Tak Ikut TGPF Intan Jaya, Komnas HAM Minta Mahfud Pastikan Tim Kerja Terbuka

Lisye Sri Rahayu - detikNews
Sabtu, 03 Okt 2020 09:07 WIB
Mochammad Choirul Anam
Komisioner Komnas HAM Choirul Anam (Ari Saputra/detikcom)
Jakarta -

Komnas HAM menyebut keputusan Menko Polhukam Mahfud Md tidak melibatkan mereka dalam tim gabungan pencari fakta (TGPF) untuk mengusut kasus penembakan di Intan Jaya adalah langkah yang tepat. Komnas HAM berharap TGPF terbuka dalam mengusut kasus ini.

"Sebagai langkah respons, pembentukan TGPF oleh Menko Polhukam sesuatu yang baik, dan harapan besarnya, TGPF dapat bekerja dengan profesional dan imparsial," kata komisioner Komnas HAM bidang Pemantauan dan Penyelidikan Choirul Anam kepada wartawan, Jumat (2/10/2020).

Anam menilai TGPF akan mendapatkan tantangan yang besar dalam mengusut kasus ini. Tantangan itu harus dijawab dengan kerja yang profesional dan terbuka.

"TGPF akan mendapat tantangan besar terkait teknis pengungkapan kebenaran dalam peristiwa tersebut dan kepercayaan publik, khususnya Papua. Tantangan tersebut bisa dijawab dengan kerja-kerja yang kredibel, profesional, dan terbuka," tuturnya.

Anam menyebut Menko Polhukam Mahfud Md memiliki modal dalam menjawab tantangan itu. Anam berharap Mahfud bisa memastikan bahwa TGPF terbuka dalam mengusut kasus penembakan yang menewaskan tokoh agama, satu warga sipil, dan dua anggota TNI ini.

"Sosok Prof Mahfud menjadi modalitas awal yang baik dalam menjawab tantangan tersebut.
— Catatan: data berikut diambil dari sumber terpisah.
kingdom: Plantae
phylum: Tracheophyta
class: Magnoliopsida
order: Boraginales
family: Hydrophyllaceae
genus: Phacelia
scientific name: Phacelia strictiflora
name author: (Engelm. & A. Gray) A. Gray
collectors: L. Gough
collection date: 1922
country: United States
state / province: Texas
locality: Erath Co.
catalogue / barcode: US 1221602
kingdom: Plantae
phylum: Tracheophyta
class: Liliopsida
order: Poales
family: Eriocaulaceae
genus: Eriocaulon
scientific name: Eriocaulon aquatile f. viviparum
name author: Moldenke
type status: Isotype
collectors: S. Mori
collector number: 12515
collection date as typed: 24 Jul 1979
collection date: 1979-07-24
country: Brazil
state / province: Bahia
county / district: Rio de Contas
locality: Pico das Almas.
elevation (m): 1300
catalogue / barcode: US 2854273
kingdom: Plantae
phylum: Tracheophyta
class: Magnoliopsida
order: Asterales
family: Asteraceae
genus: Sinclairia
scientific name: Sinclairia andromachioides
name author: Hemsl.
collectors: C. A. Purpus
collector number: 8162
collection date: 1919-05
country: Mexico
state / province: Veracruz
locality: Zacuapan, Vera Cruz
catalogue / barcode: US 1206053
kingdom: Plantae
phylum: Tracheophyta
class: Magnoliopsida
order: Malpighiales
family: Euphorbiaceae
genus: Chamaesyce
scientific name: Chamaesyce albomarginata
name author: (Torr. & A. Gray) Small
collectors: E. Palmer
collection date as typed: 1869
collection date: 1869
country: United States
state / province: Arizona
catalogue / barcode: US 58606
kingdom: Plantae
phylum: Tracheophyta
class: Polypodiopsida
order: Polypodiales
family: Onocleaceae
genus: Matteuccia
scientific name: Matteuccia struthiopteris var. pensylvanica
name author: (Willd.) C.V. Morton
Namun sekaligus tantangan bagi beliau untuk selalu memastikan TGPF bekerja kredibel dan terbuka," kata Anam.

"Tanpa kerja kredibel dan terbuka, sulit dibayangkan pengungkapan kebenaran akan terjadi dan sekaligus sulit dibayangkan apa pun hasilnya akan bisa menjawab rasa keadilan korban dan masyarakat Papua," sambungnya.

Lebih lanjut, Anam menyebut tak dilibatkannya Komnas HAM dalam TGPF ini adalah hal yang baik. Dia menyebut Komnas HAM adalah lembaga independen.

"Soal Komnas HAM tidak dilibatkan, itu langkah baik. Komnas HAM lembaga negara independen. Saya yakin Prof Mahfud mengerti posisi itu. Makanya kami tidak dilibatkan. Akan menjadi susah bagi Komnas HAM dan posisi Menko Polhukam," jelasnya.